* [Problem to work on]: Give every line of the records exactly, please, from the first up to and including the one containing "барлық шараларға 3 миллиардқа тарта ақша ж".
┌─ Entries shown
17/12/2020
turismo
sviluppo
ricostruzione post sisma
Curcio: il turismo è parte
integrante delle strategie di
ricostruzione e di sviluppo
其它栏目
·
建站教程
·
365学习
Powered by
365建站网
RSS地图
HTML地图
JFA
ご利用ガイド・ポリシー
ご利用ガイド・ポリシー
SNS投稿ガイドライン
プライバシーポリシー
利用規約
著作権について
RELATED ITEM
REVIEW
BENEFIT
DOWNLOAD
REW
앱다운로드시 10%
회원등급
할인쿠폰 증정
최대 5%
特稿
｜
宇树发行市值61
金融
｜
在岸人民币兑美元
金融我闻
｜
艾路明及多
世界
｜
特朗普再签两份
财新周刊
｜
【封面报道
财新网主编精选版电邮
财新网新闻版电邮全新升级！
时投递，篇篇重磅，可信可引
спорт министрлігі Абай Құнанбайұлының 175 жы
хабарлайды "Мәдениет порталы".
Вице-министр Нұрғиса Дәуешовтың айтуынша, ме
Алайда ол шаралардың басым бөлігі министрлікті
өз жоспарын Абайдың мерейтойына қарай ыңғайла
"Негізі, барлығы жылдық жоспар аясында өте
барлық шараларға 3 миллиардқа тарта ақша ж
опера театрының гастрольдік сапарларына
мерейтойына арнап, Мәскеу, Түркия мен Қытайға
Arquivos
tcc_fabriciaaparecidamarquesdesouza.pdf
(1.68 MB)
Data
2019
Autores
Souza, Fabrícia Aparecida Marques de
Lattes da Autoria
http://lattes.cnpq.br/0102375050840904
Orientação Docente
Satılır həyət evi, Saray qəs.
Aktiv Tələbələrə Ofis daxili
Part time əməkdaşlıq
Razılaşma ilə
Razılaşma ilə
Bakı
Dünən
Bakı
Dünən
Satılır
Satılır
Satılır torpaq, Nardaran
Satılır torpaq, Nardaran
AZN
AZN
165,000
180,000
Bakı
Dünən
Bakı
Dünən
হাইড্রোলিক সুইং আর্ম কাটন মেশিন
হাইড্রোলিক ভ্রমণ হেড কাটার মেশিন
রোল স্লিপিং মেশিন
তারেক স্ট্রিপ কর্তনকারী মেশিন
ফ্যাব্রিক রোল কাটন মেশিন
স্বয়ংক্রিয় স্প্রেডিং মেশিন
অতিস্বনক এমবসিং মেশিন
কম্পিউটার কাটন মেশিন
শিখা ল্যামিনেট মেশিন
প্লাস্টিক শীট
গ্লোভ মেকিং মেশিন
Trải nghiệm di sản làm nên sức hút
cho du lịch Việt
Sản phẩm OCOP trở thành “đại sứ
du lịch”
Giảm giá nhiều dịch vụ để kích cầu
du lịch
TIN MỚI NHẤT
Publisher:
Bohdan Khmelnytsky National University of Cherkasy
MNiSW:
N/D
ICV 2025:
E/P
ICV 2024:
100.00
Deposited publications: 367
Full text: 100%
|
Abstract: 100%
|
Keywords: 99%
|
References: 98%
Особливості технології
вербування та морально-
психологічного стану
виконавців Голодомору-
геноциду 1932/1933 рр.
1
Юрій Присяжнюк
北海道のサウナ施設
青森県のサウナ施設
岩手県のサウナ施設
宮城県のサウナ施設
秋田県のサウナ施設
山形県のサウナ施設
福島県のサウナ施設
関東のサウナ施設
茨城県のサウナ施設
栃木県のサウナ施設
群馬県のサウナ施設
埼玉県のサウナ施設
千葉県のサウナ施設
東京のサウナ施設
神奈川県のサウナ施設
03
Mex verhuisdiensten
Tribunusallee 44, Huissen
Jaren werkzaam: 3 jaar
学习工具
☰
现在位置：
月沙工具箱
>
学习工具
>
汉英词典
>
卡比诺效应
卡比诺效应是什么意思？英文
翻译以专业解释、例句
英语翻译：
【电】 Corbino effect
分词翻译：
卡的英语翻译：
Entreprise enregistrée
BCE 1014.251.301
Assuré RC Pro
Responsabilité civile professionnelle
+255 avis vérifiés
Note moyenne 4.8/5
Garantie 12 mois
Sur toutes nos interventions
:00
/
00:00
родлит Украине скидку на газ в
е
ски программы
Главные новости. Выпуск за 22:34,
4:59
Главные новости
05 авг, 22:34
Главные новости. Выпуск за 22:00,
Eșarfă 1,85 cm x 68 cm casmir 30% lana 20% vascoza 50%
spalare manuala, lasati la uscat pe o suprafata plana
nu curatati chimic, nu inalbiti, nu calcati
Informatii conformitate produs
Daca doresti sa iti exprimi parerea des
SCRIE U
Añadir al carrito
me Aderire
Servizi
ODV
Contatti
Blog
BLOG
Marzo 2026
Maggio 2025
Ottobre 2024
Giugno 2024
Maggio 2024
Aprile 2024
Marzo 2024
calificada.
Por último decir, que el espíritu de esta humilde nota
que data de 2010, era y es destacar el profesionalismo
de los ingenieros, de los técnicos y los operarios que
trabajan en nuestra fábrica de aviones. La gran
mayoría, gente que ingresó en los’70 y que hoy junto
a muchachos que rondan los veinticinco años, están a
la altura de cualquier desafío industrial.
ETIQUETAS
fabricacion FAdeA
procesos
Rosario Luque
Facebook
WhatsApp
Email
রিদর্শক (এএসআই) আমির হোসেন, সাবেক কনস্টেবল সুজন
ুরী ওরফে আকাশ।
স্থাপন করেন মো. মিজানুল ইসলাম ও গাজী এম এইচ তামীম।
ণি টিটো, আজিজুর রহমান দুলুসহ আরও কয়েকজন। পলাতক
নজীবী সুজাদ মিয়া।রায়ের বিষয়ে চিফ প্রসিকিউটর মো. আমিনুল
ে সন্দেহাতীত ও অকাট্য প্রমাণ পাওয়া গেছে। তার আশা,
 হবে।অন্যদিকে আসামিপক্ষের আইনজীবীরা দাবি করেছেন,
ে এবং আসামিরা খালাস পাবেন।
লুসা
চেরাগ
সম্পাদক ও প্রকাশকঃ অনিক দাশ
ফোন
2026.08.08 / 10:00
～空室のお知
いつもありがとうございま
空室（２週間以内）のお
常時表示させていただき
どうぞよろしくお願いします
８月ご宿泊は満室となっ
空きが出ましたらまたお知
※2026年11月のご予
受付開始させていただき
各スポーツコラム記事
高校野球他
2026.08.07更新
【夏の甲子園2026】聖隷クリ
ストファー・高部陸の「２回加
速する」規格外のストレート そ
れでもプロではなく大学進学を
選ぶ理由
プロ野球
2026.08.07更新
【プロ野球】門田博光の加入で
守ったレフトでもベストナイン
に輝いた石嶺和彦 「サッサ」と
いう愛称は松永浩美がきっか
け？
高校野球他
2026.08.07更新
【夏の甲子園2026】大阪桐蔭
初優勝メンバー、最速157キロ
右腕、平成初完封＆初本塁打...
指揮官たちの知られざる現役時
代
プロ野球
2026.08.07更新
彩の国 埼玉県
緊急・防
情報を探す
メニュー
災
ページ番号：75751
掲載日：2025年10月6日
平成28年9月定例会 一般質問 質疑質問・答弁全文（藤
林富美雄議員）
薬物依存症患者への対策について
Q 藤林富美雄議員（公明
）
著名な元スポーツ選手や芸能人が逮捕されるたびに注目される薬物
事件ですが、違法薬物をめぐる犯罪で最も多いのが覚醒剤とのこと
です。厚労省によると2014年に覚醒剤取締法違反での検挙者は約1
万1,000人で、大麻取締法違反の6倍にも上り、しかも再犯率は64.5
└─
* [Answer area]:
17/12/2020
turismo
sviluppo
ricostruzione post sisma
Curcio: il turismo è parte
integrante delle strategie di
ricostruzione e di sviluppo
其它栏目
·
建站教程
·
365学习
Powered by
365建站网
RSS地图
HTML地图
JFA
ご利用ガイド・ポリシー
ご利用ガイド・ポリシー
SNS投稿ガイドライン
プライバシーポリシー
利用規約
著作権について
RELATED ITEM
REVIEW
BENEFIT
DOWNLOAD
REW
앱다운로드시 10%
회원등급
할인쿠폰 증정
최대 5%
特稿
｜
宇树发行市值61
金融
｜
在岸人民币兑美元
金融我闻
｜
艾路明及多
世界
｜
特朗普再签两份
财新周刊
｜
【封面报道
财新网主编精选版电邮
财新网新闻版电邮全新升级！
时投递，篇篇重磅，可信可引
спорт министрлігі Абай Құнанбайұлының 175 жы
хабарлайды "Мәдениет порталы".
Вице-министр Нұрғиса Дәуешовтың айтуынша, ме
Алайда ол шаралардың басым бөлігі министрлікті
өз жоспарын Абайдың мерейтойына қарай ыңғайла
"Негізі, барлығы жылдық жоспар аясында өте
барлық шараларға 3 миллиардқа тарта ақша ж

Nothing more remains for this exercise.